Australian Kangaroos v New Zealand Kiwis
A new-look Aussie side prepares to host a very familiar-looking Kiwi outfit for the traditional mid-year Test in a fixture that threatens to deviate from the usual script.
The Kiwis have struggled badly in the one-off mid-season Test over the years, winning just once – the second fixture, back in 1998 – and losing 14.
A usually-settled Kangaroos side, with the benefit of club and Origin combinations, has frequently proved too strong for Kiwi outfits that often feature players with little experience playing alongside each other.
Not so this time; the Kiwis are boosted by most of their Four Nations-winning squad being available and will feature no debutants to Australia’s four.
That successful campaign in November last year included back-to-back wins over the Aussies; another win here would see them notch three in a row against their Trans-Tasman rivals for the first time in over 60 years and also jump to the top of the RLIF world rankings.
While halfback Shaun Johnson has been under fire for a slow start to the year and five-eighth Kieran Foran has missed games recently with a hamstring strain New Zealand have stuck with the players who have been there and done it before.
Dean Whare is out injured, so Peta Hiku will play centre and Roger Tuivasa-Sheck returns at fullback having not played Test football since the 2013 World Cup. Ben Matulino is also playing his first Test since that tournament, Jason Taumalolo is out injured meaning Tohu Harris will start.
Sam Moa is also back, as is Thomas Leuluai – who missed the Four Nations final through injury after playing the pool games – with Lewis Brown bumped to 18th man.
The Aussies will have no shortage of motivation headed into this one and will be boosted by the return to form and fitness, and return to the side, of Matt Scott and James Tamou.
The Aussies have four Test debutants: wingers Josh Dugan and Alex Johnston, centre Will Chambers and bench forward Trent Merrin.
Billy Slater’s late withdrawal due to a shoulder injury means Greg Inglis again plays fullback with Michael Jennings joining the side at centre.

**Data entries:**
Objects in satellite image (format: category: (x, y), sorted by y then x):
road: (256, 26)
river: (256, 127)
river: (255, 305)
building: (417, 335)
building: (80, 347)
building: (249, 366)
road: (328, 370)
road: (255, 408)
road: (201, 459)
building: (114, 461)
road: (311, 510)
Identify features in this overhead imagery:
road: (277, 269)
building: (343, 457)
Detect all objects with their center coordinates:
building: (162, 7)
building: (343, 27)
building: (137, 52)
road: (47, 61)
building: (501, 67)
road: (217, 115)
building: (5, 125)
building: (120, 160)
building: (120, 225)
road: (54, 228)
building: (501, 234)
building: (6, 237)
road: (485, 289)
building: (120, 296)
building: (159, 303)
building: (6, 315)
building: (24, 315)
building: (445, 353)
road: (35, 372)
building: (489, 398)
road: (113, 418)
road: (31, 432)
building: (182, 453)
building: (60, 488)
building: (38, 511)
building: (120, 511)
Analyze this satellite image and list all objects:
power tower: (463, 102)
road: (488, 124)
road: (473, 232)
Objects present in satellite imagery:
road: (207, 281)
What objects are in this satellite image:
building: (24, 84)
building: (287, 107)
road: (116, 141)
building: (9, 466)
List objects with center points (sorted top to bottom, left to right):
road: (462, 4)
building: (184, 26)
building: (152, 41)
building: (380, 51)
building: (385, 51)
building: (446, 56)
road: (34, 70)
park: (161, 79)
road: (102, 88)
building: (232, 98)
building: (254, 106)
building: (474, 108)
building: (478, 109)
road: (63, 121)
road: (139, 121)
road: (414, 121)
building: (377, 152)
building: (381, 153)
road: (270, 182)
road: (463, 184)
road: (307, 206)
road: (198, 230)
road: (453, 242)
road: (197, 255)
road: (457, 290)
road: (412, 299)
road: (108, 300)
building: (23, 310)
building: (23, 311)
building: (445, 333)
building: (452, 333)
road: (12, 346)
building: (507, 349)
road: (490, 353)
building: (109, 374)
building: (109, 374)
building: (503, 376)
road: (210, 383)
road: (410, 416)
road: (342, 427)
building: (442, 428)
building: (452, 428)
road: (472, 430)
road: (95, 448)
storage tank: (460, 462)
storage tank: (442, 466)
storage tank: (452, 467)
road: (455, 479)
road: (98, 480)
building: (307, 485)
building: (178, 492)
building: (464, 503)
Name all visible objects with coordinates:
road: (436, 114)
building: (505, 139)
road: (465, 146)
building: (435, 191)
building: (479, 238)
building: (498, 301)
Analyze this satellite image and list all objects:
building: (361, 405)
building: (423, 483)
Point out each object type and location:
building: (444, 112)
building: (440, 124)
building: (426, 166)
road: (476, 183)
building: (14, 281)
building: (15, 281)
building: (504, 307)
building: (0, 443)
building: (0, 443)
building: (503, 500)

**Stated problem A:**
List every Australian Test debutant named in the Kangaroos v Kiwis preview.
**Stated problem B:**
Answer these questions from the Kangaroos v Kiwis preview, one per line:
(i) How many times have the Kiwis won the one-off mid-season Test?
(ii) Who plays centre for New Zealand in place of the injured Dean Whare?
(iii) What injury caused Billy Slater's late withdrawal?
**Stated problem C:**
Pick up the Kangaroos v Kiwis preview after its last sentence and keep writing it.

**Output A:**
Josh Dugan, Alex Johnston, Will Chambers and Trent Merrin.

**Output B:**
(i) Once, in the second fixture in 1998.
(ii) Peta Hiku.
(iii) A shoulder injury.

**Output C:**
Johnathan Thurston rejoins the team after missing the Four Nations along with Luke Lewis and Nate Myles. Boyd Cordner, Josh Jackson, Daly Cherry-Evans and Ben Hunt are among the Four Nations finalists to miss out.
Watch out Kangaroos: Storm prop Jesse Bromwich is arguably the form front-rower of the NRL at the moment and Warriors bookend Ben Matulino isn’t far behind. Each is running over 160 metres per week, making them the third and fourth most productive props in terms of running after Aaron Woods and Andrew Fifita. When you add in Bromwich’s mobility and footwork at the line and Matulino’s prolific offloading (an NRL-high 21 after eight rounds) it makes them a formidable prospect for the ‘Roos forwards to deal with.
Watch out Kiwis: Despite the late withdrawal of Slater the Aussies have an in-form and familiar ‘spine’ of Inglis, Thurston, Cronk and Smith. Four of the best big-game players you’d ever want to see, but the one in stunning form of late is Cowboys halfback Thurston.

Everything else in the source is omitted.